[INFORMATION GIVEN Boundary: Start]

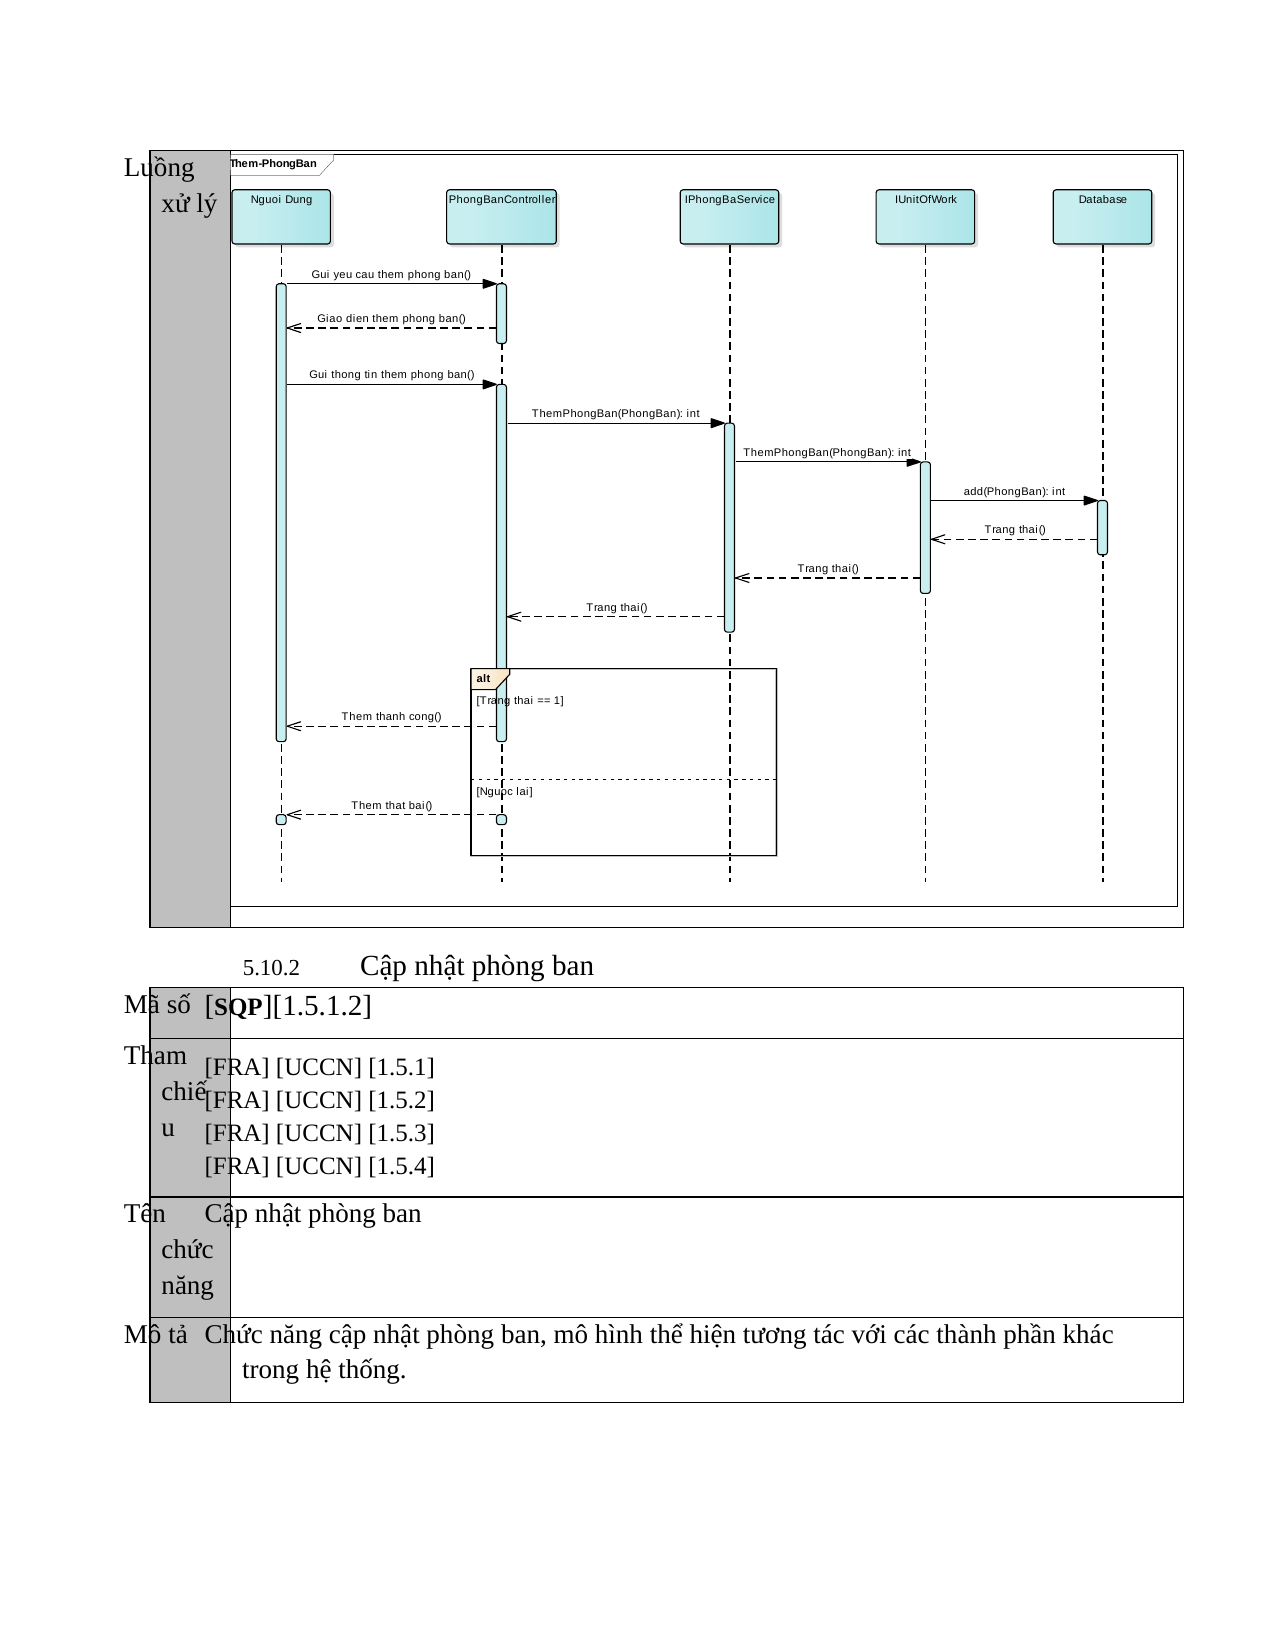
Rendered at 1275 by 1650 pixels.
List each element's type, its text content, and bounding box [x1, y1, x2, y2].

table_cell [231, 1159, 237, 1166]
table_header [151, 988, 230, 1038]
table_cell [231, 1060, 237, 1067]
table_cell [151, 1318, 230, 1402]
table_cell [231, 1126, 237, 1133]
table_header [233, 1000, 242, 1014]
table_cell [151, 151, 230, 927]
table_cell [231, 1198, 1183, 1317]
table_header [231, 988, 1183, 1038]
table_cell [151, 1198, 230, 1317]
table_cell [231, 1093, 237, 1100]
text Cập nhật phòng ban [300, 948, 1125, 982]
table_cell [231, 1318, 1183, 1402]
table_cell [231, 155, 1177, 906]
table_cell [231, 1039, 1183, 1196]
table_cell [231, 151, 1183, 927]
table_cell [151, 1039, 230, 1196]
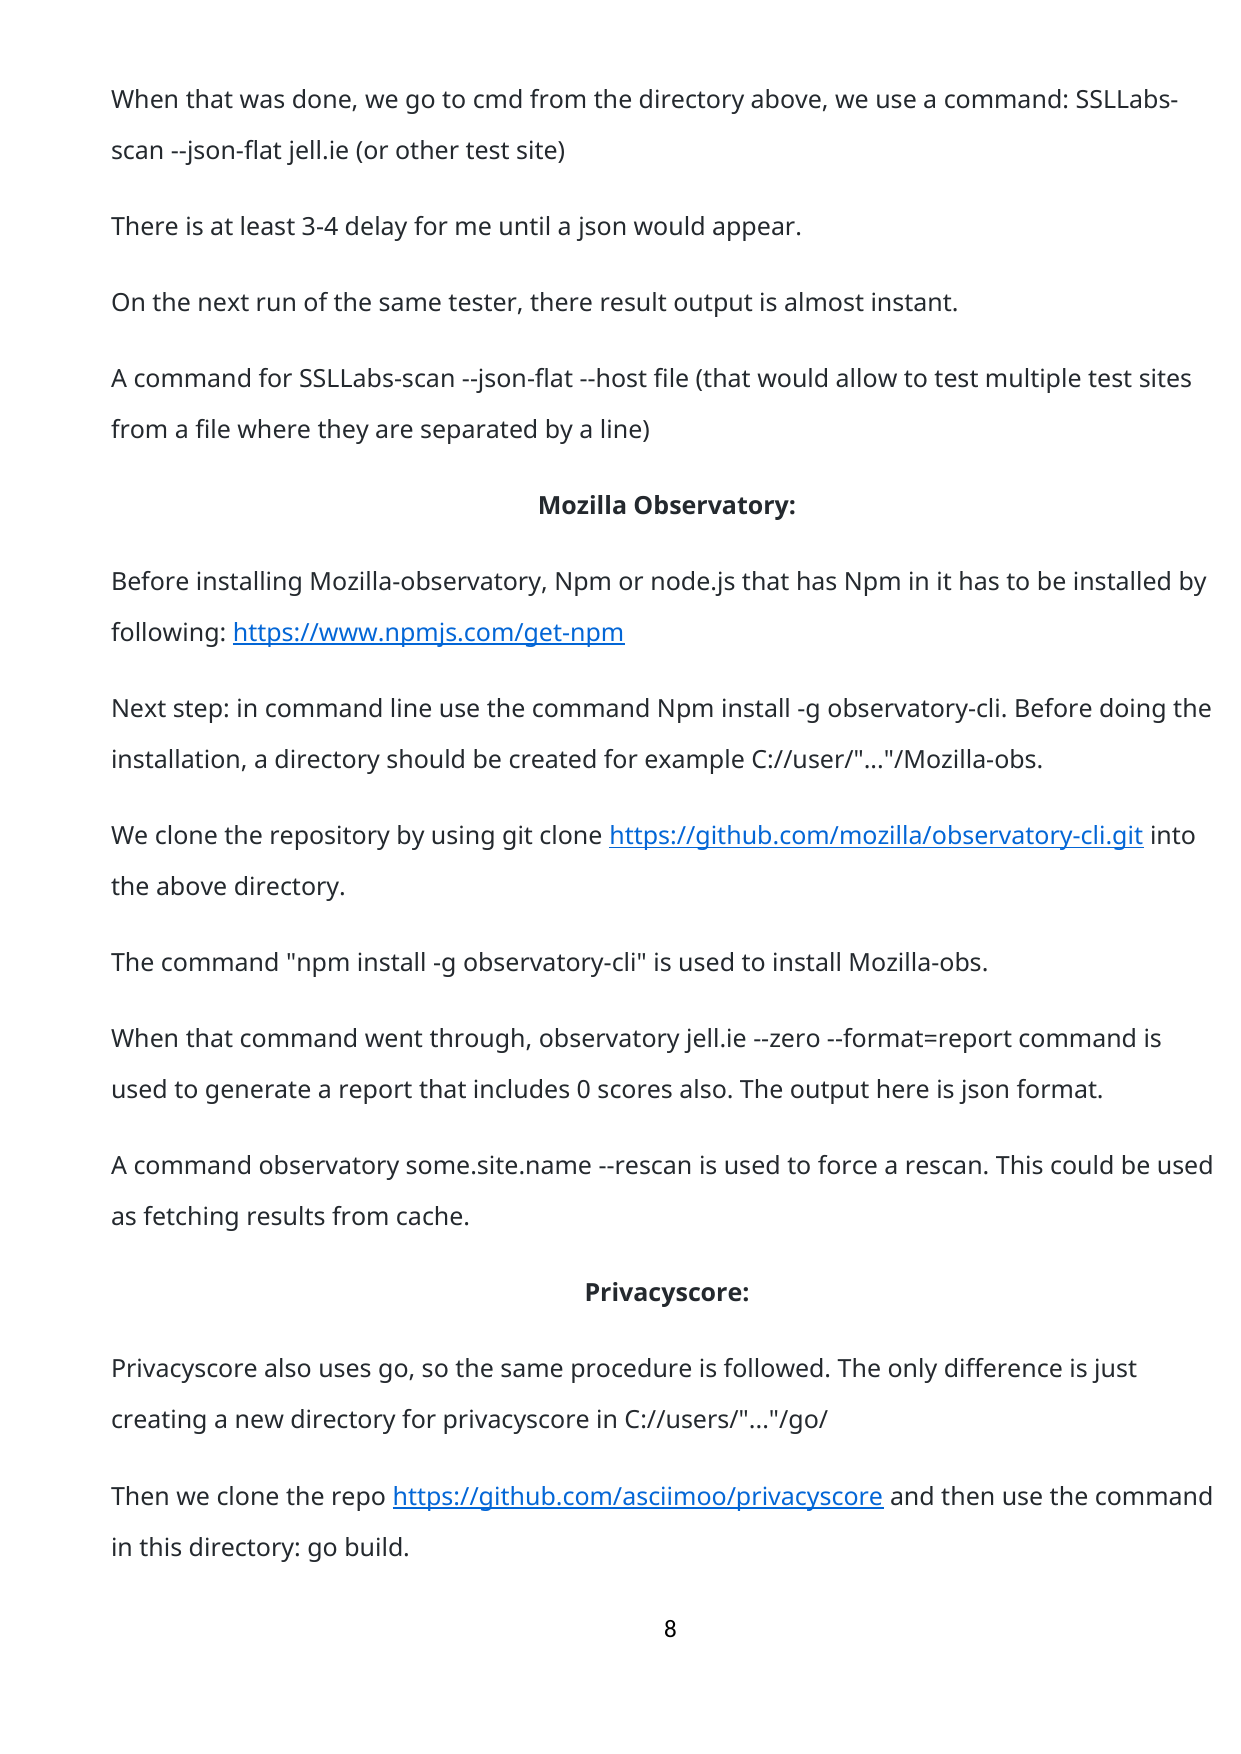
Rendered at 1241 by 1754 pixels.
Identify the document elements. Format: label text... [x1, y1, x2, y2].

[INFORMATION GIVEN Boundary: End]

- **WORK TASK**: Look above for the line with "table_cell [231, 1159, 237, 1166]" and the line with "table_cell [151, 1198, 230, 1317]", and reproduce exactly those two lines plus every line between, nothing more.

- **FINISHED EXERCISE**:
table_cell [231, 1159, 237, 1166]
table_header [151, 988, 230, 1038]
table_cell [231, 1060, 237, 1067]
table_cell [151, 1318, 230, 1402]
table_cell [231, 1126, 237, 1133]
table_header [233, 1000, 242, 1014]
table_cell [151, 151, 230, 927]
table_cell [231, 1198, 1183, 1317]
table_header [231, 988, 1183, 1038]
table_cell [151, 1198, 230, 1317]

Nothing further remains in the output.